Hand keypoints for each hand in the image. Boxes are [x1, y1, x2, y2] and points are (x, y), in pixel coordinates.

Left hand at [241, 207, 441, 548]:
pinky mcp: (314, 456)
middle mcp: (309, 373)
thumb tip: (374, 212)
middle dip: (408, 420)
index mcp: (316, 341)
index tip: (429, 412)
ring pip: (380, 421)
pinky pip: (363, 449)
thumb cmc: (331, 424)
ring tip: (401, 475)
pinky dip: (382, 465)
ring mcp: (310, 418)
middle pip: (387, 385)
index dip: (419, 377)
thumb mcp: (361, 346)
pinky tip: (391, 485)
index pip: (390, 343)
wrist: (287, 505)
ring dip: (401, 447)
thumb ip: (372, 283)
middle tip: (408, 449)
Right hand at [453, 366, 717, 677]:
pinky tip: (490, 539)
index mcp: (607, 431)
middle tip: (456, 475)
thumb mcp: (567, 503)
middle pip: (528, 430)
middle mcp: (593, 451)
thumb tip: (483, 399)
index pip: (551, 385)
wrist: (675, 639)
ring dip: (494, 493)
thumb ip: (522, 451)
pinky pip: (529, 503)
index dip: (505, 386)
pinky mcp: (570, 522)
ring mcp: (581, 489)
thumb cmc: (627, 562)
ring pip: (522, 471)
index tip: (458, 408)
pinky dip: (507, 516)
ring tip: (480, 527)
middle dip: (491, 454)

####################

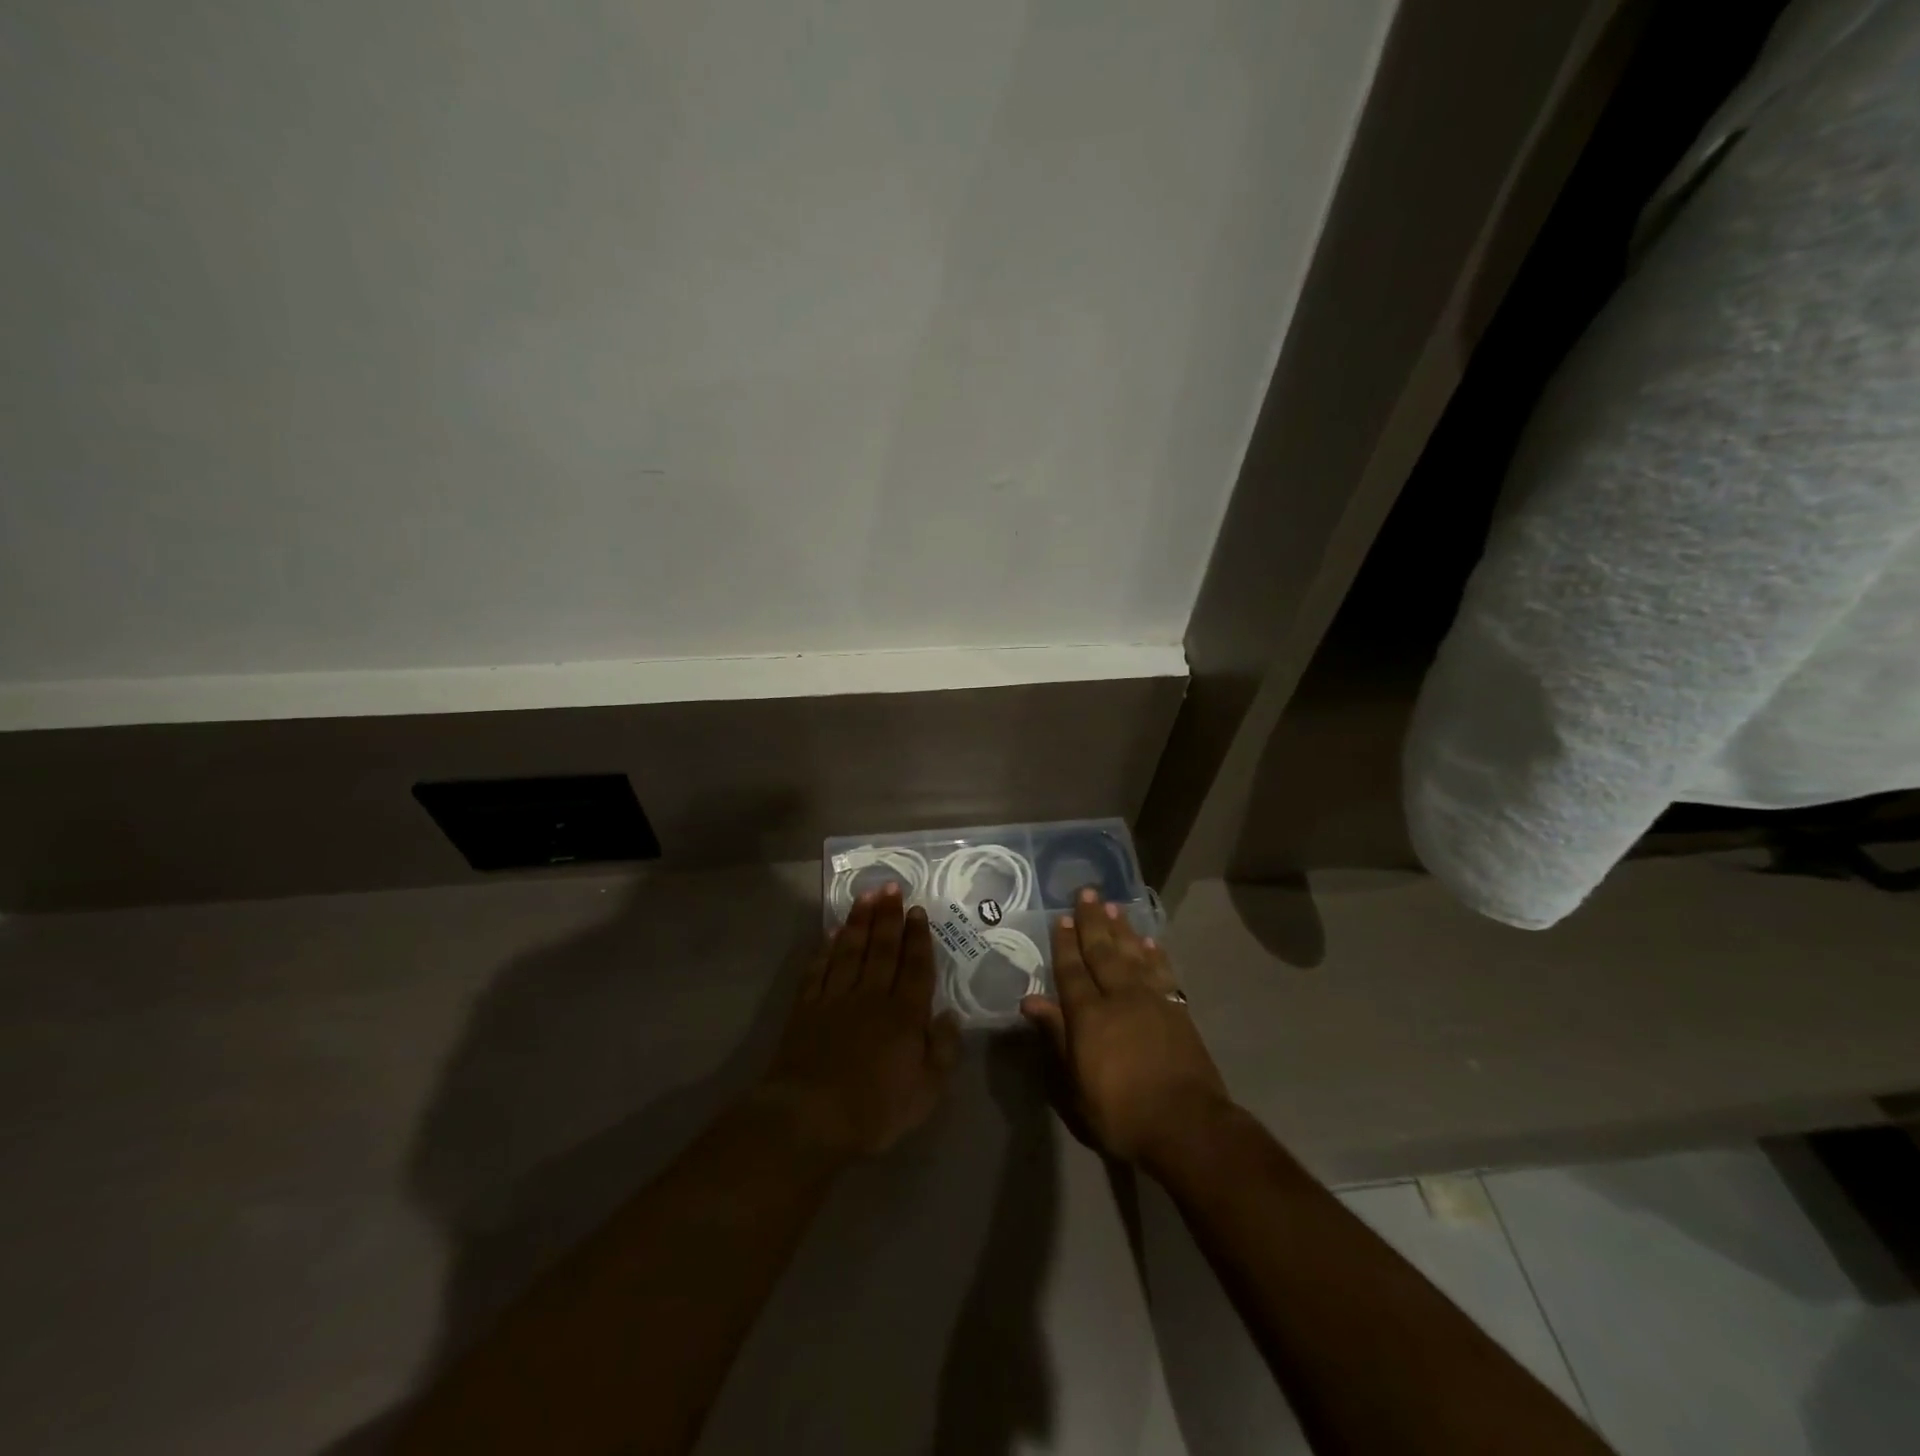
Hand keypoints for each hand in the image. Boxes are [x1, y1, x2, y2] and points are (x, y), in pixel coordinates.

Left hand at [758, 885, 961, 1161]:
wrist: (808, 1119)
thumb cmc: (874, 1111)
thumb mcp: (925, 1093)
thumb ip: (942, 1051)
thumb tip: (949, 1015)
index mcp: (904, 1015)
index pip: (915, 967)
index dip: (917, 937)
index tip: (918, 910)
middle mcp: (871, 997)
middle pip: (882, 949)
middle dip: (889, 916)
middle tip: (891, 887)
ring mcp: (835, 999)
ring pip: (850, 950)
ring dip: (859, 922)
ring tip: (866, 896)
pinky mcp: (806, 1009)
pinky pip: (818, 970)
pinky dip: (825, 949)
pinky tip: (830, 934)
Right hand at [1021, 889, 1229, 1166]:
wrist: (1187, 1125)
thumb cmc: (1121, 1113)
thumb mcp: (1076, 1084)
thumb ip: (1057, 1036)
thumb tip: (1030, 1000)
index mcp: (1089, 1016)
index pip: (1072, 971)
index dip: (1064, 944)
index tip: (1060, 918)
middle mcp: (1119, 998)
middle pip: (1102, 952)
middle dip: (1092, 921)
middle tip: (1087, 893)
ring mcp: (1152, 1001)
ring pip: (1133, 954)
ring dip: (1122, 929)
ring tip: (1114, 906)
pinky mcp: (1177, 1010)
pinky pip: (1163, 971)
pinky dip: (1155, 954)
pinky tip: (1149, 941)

####################

[Problem] From the line holding "thumb ip: (522, 451)" to the line holding "middle dip: (491, 454)", inclusive, restate each line above exactly as written.

[Solution for this problem]
thumb ip: (522, 451)
pinky pip: (529, 503)
index dip: (505, 386)
pinky mcp: (570, 522)
ring mcp: (581, 489)
thumb cmc: (627, 562)
ring pip: (522, 471)
index tip: (458, 408)
pinky dip: (507, 516)
ring tip: (480, 527)
middle dip: (491, 454)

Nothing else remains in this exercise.